REQUIREMENT 1:
In the Lexer class documentation, which system property turns on debugging output when set to true?
REQUIREMENT 2:
Repeat the Lexer class documentation word for word, between "Other implementations of" and "are NOT thread-safe.", inclusive.

** PAGE EXTRACT follows **

Class Lexer

  • Direct Known Subclasses:
    PreprocessorLexer

    public class Lexer
    extends Object
    Breaks up a stream of characters into lexicographical tokens. Spaces, newlines, tabs, comments, and breaks in the stream are added if desired, otherwise, they are stripped out.

    String delimiter characters take precedence over regular delimiters. Raw String delimiter characters take precedence over regular string delimiters. Delimiter characters take parsing priority over other characters. Delimiter evaluation priority goes: Comment Delimiter, Delimiter. Identifier evaluation priority goes: Keyword, CaseInsensitiveKeyword, Identifier.

    Other implementations of this class may manipulate the stack as well (such as ones that do in-language stream inclusion).

    If the system property com.blackrook.archetext.util.Lexer.debug is set to true, this does debugging output to System.out.

    Lexer functions are NOT thread-safe.

    Author:
    Matthew Tropiano
    • Field Detail

      • DEBUG

        public static boolean DEBUG
      • END_OF_LEXER

        public static final char END_OF_LEXER
        Lexer end-of-stream char.

** End of PAGE EXTRACT **
** INFORMATION SHOWN follows **

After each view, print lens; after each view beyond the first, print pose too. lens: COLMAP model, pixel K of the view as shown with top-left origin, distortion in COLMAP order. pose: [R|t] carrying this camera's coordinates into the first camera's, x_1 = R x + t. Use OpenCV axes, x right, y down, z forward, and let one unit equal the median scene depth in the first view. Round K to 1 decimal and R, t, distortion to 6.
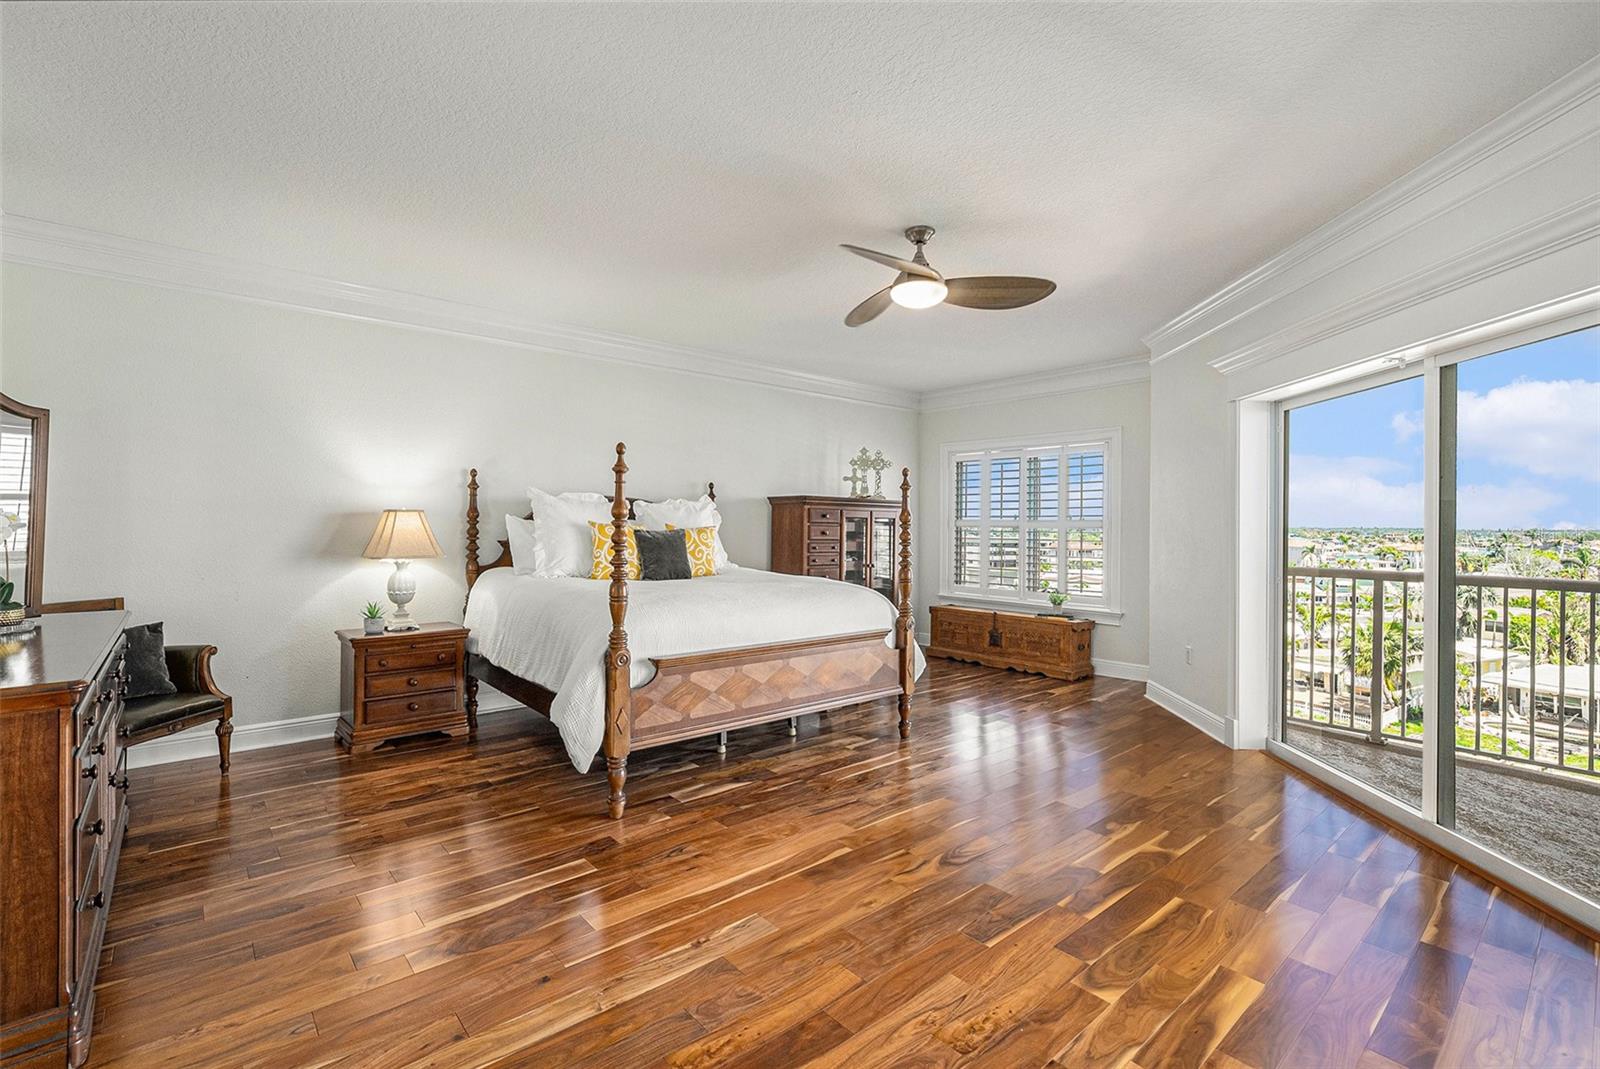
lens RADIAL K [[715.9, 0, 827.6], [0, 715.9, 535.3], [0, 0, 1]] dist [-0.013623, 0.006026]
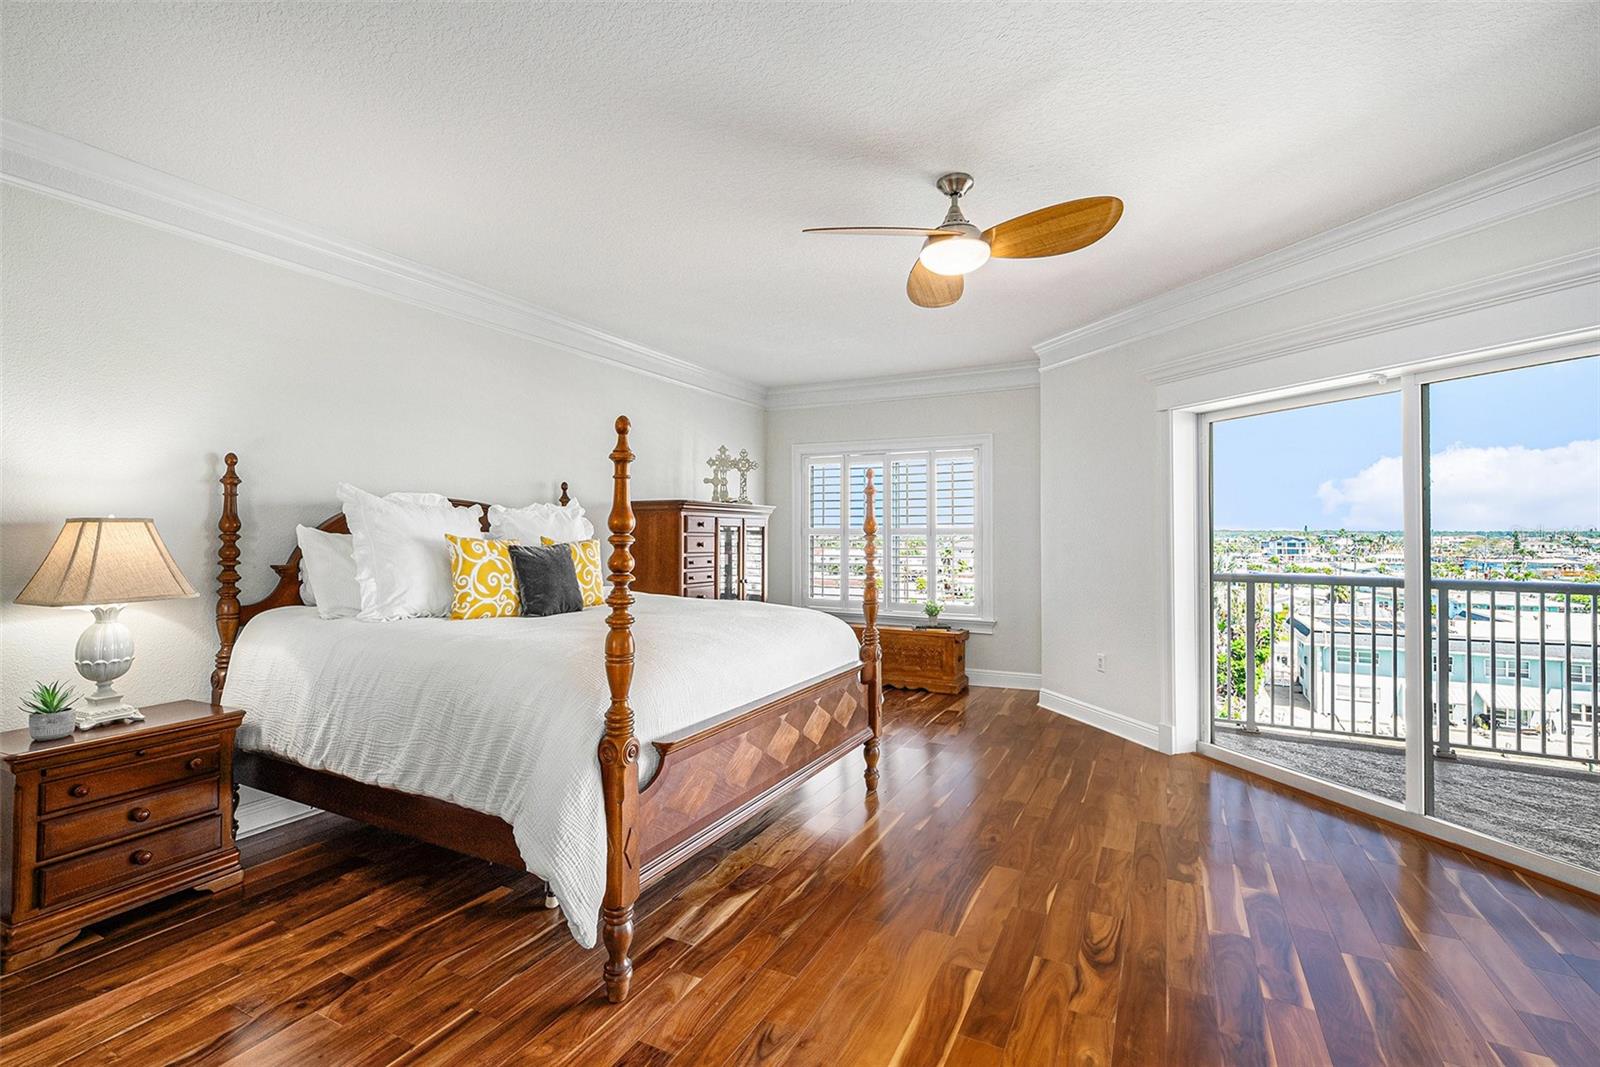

** End of INFORMATION SHOWN **

YOUR SOLUTION 1:
com.blackrook.archetext.util.Lexer.debug

YOUR SOLUTION 2:
Other implementations of this class may manipulate the stack as well (such as ones that do in-language stream inclusion).

    If the system property com.blackrook.archetext.util.Lexer.debug is set to true, this does debugging output to System.out.

    Lexer functions are NOT thread-safe.